● WHAT YOU NEED TO DO: When you reach the entries below, transcribe each one exactly as it stands.

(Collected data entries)

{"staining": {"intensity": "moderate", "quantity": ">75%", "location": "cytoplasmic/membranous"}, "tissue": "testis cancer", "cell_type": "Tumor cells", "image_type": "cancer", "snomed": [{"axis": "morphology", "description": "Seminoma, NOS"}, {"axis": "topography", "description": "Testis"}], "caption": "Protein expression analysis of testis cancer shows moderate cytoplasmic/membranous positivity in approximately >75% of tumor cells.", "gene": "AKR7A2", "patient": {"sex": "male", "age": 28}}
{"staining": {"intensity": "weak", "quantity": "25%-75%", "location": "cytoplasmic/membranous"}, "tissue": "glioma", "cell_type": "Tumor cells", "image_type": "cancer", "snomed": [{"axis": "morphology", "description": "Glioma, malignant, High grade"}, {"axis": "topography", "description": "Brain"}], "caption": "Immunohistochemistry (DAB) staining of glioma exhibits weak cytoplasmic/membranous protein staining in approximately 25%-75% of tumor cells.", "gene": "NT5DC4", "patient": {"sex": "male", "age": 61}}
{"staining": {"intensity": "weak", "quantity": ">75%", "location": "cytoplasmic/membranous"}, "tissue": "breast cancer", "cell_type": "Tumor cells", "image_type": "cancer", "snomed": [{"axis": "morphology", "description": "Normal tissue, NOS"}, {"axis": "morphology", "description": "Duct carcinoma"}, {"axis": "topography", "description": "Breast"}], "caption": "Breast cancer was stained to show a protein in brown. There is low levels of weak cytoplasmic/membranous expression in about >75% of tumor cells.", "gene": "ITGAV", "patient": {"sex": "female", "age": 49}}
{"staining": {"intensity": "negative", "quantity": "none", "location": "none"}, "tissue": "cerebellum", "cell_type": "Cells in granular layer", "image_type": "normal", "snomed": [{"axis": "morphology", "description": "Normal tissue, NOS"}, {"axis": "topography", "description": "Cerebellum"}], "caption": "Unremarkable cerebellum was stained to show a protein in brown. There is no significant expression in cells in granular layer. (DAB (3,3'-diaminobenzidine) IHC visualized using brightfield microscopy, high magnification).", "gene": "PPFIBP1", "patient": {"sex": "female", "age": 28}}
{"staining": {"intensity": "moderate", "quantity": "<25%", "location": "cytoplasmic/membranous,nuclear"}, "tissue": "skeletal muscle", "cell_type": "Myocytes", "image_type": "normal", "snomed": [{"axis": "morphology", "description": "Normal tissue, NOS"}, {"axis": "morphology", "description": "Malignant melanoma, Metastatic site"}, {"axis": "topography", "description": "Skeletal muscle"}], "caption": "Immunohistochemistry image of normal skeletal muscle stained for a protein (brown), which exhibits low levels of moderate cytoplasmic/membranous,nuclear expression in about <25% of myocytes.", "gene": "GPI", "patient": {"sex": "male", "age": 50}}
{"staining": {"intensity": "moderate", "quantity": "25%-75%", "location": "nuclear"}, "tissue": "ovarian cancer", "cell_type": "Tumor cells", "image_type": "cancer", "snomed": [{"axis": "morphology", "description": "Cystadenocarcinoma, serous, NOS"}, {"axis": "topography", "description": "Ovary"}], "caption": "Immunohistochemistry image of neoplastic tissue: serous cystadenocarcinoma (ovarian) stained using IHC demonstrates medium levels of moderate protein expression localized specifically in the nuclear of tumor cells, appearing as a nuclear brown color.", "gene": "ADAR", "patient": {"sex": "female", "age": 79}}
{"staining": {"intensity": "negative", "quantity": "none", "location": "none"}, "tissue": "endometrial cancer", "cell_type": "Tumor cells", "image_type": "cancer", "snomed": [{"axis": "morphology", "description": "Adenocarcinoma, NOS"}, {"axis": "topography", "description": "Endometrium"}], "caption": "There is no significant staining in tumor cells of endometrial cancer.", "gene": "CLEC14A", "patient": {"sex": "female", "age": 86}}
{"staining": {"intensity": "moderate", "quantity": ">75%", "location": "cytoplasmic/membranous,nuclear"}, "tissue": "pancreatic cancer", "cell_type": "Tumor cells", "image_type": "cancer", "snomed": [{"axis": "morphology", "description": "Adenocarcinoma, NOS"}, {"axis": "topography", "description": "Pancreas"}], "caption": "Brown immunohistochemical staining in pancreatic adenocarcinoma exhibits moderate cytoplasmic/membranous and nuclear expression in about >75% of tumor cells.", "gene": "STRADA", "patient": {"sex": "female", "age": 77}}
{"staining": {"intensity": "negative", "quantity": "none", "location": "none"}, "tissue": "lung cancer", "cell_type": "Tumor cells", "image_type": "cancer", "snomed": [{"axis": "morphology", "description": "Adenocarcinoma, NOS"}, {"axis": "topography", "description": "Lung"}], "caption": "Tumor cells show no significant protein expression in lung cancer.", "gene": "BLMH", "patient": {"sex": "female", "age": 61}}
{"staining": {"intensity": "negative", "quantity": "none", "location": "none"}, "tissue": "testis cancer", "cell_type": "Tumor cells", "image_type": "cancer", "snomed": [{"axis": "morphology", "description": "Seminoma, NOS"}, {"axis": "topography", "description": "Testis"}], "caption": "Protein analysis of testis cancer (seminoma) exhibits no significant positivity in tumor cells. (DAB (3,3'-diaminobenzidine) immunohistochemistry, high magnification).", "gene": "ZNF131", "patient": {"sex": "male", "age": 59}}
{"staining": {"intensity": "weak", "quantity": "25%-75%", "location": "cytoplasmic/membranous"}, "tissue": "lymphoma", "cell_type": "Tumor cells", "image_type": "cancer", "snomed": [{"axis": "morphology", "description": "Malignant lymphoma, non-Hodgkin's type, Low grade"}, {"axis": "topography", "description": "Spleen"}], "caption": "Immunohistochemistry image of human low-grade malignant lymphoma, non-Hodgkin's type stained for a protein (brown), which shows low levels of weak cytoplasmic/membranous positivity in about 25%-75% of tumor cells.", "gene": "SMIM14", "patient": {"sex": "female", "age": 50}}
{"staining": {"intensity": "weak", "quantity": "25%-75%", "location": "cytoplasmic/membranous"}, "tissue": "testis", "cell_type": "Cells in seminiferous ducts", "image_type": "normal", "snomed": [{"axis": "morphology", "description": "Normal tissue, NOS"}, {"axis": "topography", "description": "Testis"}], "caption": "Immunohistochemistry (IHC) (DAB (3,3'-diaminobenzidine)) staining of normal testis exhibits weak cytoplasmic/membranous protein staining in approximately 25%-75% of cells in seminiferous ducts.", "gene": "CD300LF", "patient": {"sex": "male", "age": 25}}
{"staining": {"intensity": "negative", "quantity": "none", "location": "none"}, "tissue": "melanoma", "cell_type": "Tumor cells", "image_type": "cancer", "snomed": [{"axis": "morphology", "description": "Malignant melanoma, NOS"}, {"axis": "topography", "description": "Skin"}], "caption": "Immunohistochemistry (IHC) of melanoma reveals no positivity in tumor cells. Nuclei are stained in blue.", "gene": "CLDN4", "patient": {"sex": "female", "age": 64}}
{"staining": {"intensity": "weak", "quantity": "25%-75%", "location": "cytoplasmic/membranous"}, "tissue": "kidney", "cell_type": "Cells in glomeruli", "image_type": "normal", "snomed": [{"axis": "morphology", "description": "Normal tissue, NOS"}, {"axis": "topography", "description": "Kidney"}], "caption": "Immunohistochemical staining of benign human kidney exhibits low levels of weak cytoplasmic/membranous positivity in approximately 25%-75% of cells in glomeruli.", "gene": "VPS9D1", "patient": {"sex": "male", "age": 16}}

● PROBLEM SOLUTION:
{"staining": {"intensity": "moderate", "quantity": ">75%", "location": "cytoplasmic/membranous"}, "tissue": "testis cancer", "cell_type": "Tumor cells", "image_type": "cancer", "snomed": [{"axis": "morphology", "description": "Seminoma, NOS"}, {"axis": "topography", "description": "Testis"}], "caption": "Protein expression analysis of testis cancer shows moderate cytoplasmic/membranous positivity in approximately >75% of tumor cells.", "gene": "AKR7A2", "patient": {"sex": "male", "age": 28}}
{"staining": {"intensity": "weak", "quantity": "25%-75%", "location": "cytoplasmic/membranous"}, "tissue": "glioma", "cell_type": "Tumor cells", "image_type": "cancer", "snomed": [{"axis": "morphology", "description": "Glioma, malignant, High grade"}, {"axis": "topography", "description": "Brain"}], "caption": "Immunohistochemistry (DAB) staining of glioma exhibits weak cytoplasmic/membranous protein staining in approximately 25%-75% of tumor cells.", "gene": "NT5DC4", "patient": {"sex": "male", "age": 61}}
{"staining": {"intensity": "weak", "quantity": ">75%", "location": "cytoplasmic/membranous"}, "tissue": "breast cancer", "cell_type": "Tumor cells", "image_type": "cancer", "snomed": [{"axis": "morphology", "description": "Normal tissue, NOS"}, {"axis": "morphology", "description": "Duct carcinoma"}, {"axis": "topography", "description": "Breast"}], "caption": "Breast cancer was stained to show a protein in brown. There is low levels of weak cytoplasmic/membranous expression in about >75% of tumor cells.", "gene": "ITGAV", "patient": {"sex": "female", "age": 49}}
{"staining": {"intensity": "negative", "quantity": "none", "location": "none"}, "tissue": "cerebellum", "cell_type": "Cells in granular layer", "image_type": "normal", "snomed": [{"axis": "morphology", "description": "Normal tissue, NOS"}, {"axis": "topography", "description": "Cerebellum"}], "caption": "Unremarkable cerebellum was stained to show a protein in brown. There is no significant expression in cells in granular layer. (DAB (3,3'-diaminobenzidine) IHC visualized using brightfield microscopy, high magnification).", "gene": "PPFIBP1", "patient": {"sex": "female", "age": 28}}
{"staining": {"intensity": "moderate", "quantity": "<25%", "location": "cytoplasmic/membranous,nuclear"}, "tissue": "skeletal muscle", "cell_type": "Myocytes", "image_type": "normal", "snomed": [{"axis": "morphology", "description": "Normal tissue, NOS"}, {"axis": "morphology", "description": "Malignant melanoma, Metastatic site"}, {"axis": "topography", "description": "Skeletal muscle"}], "caption": "Immunohistochemistry image of normal skeletal muscle stained for a protein (brown), which exhibits low levels of moderate cytoplasmic/membranous,nuclear expression in about <25% of myocytes.", "gene": "GPI", "patient": {"sex": "male", "age": 50}}
{"staining": {"intensity": "moderate", "quantity": "25%-75%", "location": "nuclear"}, "tissue": "ovarian cancer", "cell_type": "Tumor cells", "image_type": "cancer", "snomed": [{"axis": "morphology", "description": "Cystadenocarcinoma, serous, NOS"}, {"axis": "topography", "description": "Ovary"}], "caption": "Immunohistochemistry image of neoplastic tissue: serous cystadenocarcinoma (ovarian) stained using IHC demonstrates medium levels of moderate protein expression localized specifically in the nuclear of tumor cells, appearing as a nuclear brown color.", "gene": "ADAR", "patient": {"sex": "female", "age": 79}}
{"staining": {"intensity": "negative", "quantity": "none", "location": "none"}, "tissue": "endometrial cancer", "cell_type": "Tumor cells", "image_type": "cancer", "snomed": [{"axis": "morphology", "description": "Adenocarcinoma, NOS"}, {"axis": "topography", "description": "Endometrium"}], "caption": "There is no significant staining in tumor cells of endometrial cancer.", "gene": "CLEC14A", "patient": {"sex": "female", "age": 86}}
{"staining": {"intensity": "moderate", "quantity": ">75%", "location": "cytoplasmic/membranous,nuclear"}, "tissue": "pancreatic cancer", "cell_type": "Tumor cells", "image_type": "cancer", "snomed": [{"axis": "morphology", "description": "Adenocarcinoma, NOS"}, {"axis": "topography", "description": "Pancreas"}], "caption": "Brown immunohistochemical staining in pancreatic adenocarcinoma exhibits moderate cytoplasmic/membranous and nuclear expression in about >75% of tumor cells.", "gene": "STRADA", "patient": {"sex": "female", "age": 77}}
{"staining": {"intensity": "negative", "quantity": "none", "location": "none"}, "tissue": "lung cancer", "cell_type": "Tumor cells", "image_type": "cancer", "snomed": [{"axis": "morphology", "description": "Adenocarcinoma, NOS"}, {"axis": "topography", "description": "Lung"}], "caption": "Tumor cells show no significant protein expression in lung cancer.", "gene": "BLMH", "patient": {"sex": "female", "age": 61}}
{"staining": {"intensity": "negative", "quantity": "none", "location": "none"}, "tissue": "testis cancer", "cell_type": "Tumor cells", "image_type": "cancer", "snomed": [{"axis": "morphology", "description": "Seminoma, NOS"}, {"axis": "topography", "description": "Testis"}], "caption": "Protein analysis of testis cancer (seminoma) exhibits no significant positivity in tumor cells. (DAB (3,3'-diaminobenzidine) immunohistochemistry, high magnification).", "gene": "ZNF131", "patient": {"sex": "male", "age": 59}}
{"staining": {"intensity": "weak", "quantity": "25%-75%", "location": "cytoplasmic/membranous"}, "tissue": "lymphoma", "cell_type": "Tumor cells", "image_type": "cancer", "snomed": [{"axis": "morphology", "description": "Malignant lymphoma, non-Hodgkin's type, Low grade"}, {"axis": "topography", "description": "Spleen"}], "caption": "Immunohistochemistry image of human low-grade malignant lymphoma, non-Hodgkin's type stained for a protein (brown), which shows low levels of weak cytoplasmic/membranous positivity in about 25%-75% of tumor cells.", "gene": "SMIM14", "patient": {"sex": "female", "age": 50}}
{"staining": {"intensity": "weak", "quantity": "25%-75%", "location": "cytoplasmic/membranous"}, "tissue": "testis", "cell_type": "Cells in seminiferous ducts", "image_type": "normal", "snomed": [{"axis": "morphology", "description": "Normal tissue, NOS"}, {"axis": "topography", "description": "Testis"}], "caption": "Immunohistochemistry (IHC) (DAB (3,3'-diaminobenzidine)) staining of normal testis exhibits weak cytoplasmic/membranous protein staining in approximately 25%-75% of cells in seminiferous ducts.", "gene": "CD300LF", "patient": {"sex": "male", "age": 25}}
{"staining": {"intensity": "negative", "quantity": "none", "location": "none"}, "tissue": "melanoma", "cell_type": "Tumor cells", "image_type": "cancer", "snomed": [{"axis": "morphology", "description": "Malignant melanoma, NOS"}, {"axis": "topography", "description": "Skin"}], "caption": "Immunohistochemistry (IHC) of melanoma reveals no positivity in tumor cells. Nuclei are stained in blue.", "gene": "CLDN4", "patient": {"sex": "female", "age": 64}}
{"staining": {"intensity": "weak", "quantity": "25%-75%", "location": "cytoplasmic/membranous"}, "tissue": "kidney", "cell_type": "Cells in glomeruli", "image_type": "normal", "snomed": [{"axis": "morphology", "description": "Normal tissue, NOS"}, {"axis": "topography", "description": "Kidney"}], "caption": "Immunohistochemical staining of benign human kidney exhibits low levels of weak cytoplasmic/membranous positivity in approximately 25%-75% of cells in glomeruli.", "gene": "VPS9D1", "patient": {"sex": "male", "age": 16}}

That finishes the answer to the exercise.